=== Assigned task ===
All lines of the listing below are to be printed again exactly.

--------------------------------

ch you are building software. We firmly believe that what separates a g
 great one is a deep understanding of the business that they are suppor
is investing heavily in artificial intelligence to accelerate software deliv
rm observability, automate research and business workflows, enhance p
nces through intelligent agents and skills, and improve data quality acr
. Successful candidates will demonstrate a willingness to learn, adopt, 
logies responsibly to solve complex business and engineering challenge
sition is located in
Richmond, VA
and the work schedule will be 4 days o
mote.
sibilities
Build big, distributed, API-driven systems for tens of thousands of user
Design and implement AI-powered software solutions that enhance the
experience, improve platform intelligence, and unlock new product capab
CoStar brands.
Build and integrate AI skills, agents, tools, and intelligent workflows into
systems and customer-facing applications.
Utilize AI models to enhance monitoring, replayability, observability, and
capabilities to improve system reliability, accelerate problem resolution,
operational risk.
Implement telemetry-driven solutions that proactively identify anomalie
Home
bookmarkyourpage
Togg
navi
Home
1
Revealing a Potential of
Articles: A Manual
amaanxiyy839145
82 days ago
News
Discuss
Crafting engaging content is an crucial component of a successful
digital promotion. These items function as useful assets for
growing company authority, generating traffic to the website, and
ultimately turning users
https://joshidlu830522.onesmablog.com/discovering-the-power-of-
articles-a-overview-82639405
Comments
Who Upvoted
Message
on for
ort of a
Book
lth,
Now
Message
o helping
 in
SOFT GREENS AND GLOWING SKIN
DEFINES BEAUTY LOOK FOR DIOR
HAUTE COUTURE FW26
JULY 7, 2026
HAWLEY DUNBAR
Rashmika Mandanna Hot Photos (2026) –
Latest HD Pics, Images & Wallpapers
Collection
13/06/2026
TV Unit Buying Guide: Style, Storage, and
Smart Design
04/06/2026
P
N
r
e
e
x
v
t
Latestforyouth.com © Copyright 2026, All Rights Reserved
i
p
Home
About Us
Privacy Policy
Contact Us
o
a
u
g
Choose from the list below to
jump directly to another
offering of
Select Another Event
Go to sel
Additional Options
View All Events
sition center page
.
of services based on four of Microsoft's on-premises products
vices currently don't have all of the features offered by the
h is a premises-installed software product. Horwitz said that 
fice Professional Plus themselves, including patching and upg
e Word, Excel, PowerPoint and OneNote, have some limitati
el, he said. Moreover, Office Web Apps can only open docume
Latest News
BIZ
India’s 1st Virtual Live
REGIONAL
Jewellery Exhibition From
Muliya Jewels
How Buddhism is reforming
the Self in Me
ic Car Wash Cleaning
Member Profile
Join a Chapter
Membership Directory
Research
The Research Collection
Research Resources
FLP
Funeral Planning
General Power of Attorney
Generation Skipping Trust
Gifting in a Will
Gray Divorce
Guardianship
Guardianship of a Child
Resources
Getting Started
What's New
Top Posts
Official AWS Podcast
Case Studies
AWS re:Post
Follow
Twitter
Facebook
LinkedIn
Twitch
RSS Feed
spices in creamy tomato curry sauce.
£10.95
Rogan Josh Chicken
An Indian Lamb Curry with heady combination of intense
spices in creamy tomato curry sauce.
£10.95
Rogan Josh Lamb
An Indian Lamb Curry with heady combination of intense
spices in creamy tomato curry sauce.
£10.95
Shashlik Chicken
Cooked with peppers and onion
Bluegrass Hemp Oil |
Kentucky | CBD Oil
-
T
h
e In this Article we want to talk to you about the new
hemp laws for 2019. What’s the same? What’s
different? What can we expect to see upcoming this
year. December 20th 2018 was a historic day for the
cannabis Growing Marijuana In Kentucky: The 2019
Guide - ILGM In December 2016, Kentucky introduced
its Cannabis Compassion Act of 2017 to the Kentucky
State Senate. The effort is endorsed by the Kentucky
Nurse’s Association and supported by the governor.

--------------------------------

=== Output of the exercise ===
ch you are building software. We firmly believe that what separates a g
 great one is a deep understanding of the business that they are suppor
is investing heavily in artificial intelligence to accelerate software deliv
rm observability, automate research and business workflows, enhance p
nces through intelligent agents and skills, and improve data quality acr
. Successful candidates will demonstrate a willingness to learn, adopt, 
logies responsibly to solve complex business and engineering challenge
sition is located in
Richmond, VA
and the work schedule will be 4 days o
mote.
sibilities
Build big, distributed, API-driven systems for tens of thousands of user
Design and implement AI-powered software solutions that enhance the
experience, improve platform intelligence, and unlock new product capab
CoStar brands.
Build and integrate AI skills, agents, tools, and intelligent workflows into
systems and customer-facing applications.
Utilize AI models to enhance monitoring, replayability, observability, and
capabilities to improve system reliability, accelerate problem resolution,
operational risk.
Implement telemetry-driven solutions that proactively identify anomalie
Home
bookmarkyourpage
Togg
navi
Home
1
Revealing a Potential of
Articles: A Manual
amaanxiyy839145
82 days ago
News
Discuss
Crafting engaging content is an crucial component of a successful
digital promotion. These items function as useful assets for
growing company authority, generating traffic to the website, and
ultimately turning users
https://joshidlu830522.onesmablog.com/discovering-the-power-of-
articles-a-overview-82639405
Comments
Who Upvoted
Message
on for
ort of a
Book
lth,
Now
Message
o helping
 in
SOFT GREENS AND GLOWING SKIN
DEFINES BEAUTY LOOK FOR DIOR
HAUTE COUTURE FW26
JULY 7, 2026
HAWLEY DUNBAR
Rashmika Mandanna Hot Photos (2026) –
Latest HD Pics, Images & Wallpapers
Collection
13/06/2026
TV Unit Buying Guide: Style, Storage, and
Smart Design
04/06/2026
P
N
r
e
e
x
v
t
Latestforyouth.com © Copyright 2026, All Rights Reserved
i
p
Home
About Us
Privacy Policy
Contact Us
o
a
u
g
Choose from the list below to
jump directly to another
offering of
Select Another Event
Go to sel
Additional Options
View All Events
sition center page
.
of services based on four of Microsoft's on-premises products
vices currently don't have all of the features offered by the
h is a premises-installed software product. Horwitz said that 
fice Professional Plus themselves, including patching and upg
e Word, Excel, PowerPoint and OneNote, have some limitati
el, he said. Moreover, Office Web Apps can only open docume
Latest News
BIZ
India’s 1st Virtual Live
REGIONAL
Jewellery Exhibition From
Muliya Jewels
How Buddhism is reforming
the Self in Me
ic Car Wash Cleaning
Member Profile
Join a Chapter
Membership Directory
Research
The Research Collection
Research Resources
FLP
Funeral Planning
General Power of Attorney
Generation Skipping Trust
Gifting in a Will
Gray Divorce
Guardianship
Guardianship of a Child
Resources
Getting Started
What's New
Top Posts
Official AWS Podcast
Case Studies
AWS re:Post
Follow
Twitter
Facebook
LinkedIn
Twitch
RSS Feed
spices in creamy tomato curry sauce.
£10.95
Rogan Josh Chicken
An Indian Lamb Curry with heady combination of intense
spices in creamy tomato curry sauce.
£10.95
Rogan Josh Lamb
An Indian Lamb Curry with heady combination of intense
spices in creamy tomato curry sauce.
£10.95
Shashlik Chicken
Cooked with peppers and onion
Bluegrass Hemp Oil |
Kentucky | CBD Oil
-
T
h
e In this Article we want to talk to you about the new
hemp laws for 2019. What’s the same? What’s
different? What can we expect to see upcoming this
year. December 20th 2018 was a historic day for the
cannabis Growing Marijuana In Kentucky: The 2019
Guide - ILGM In December 2016, Kentucky introduced
its Cannabis Compassion Act of 2017 to the Kentucky
State Senate. The effort is endorsed by the Kentucky
Nurse’s Association and supported by the governor.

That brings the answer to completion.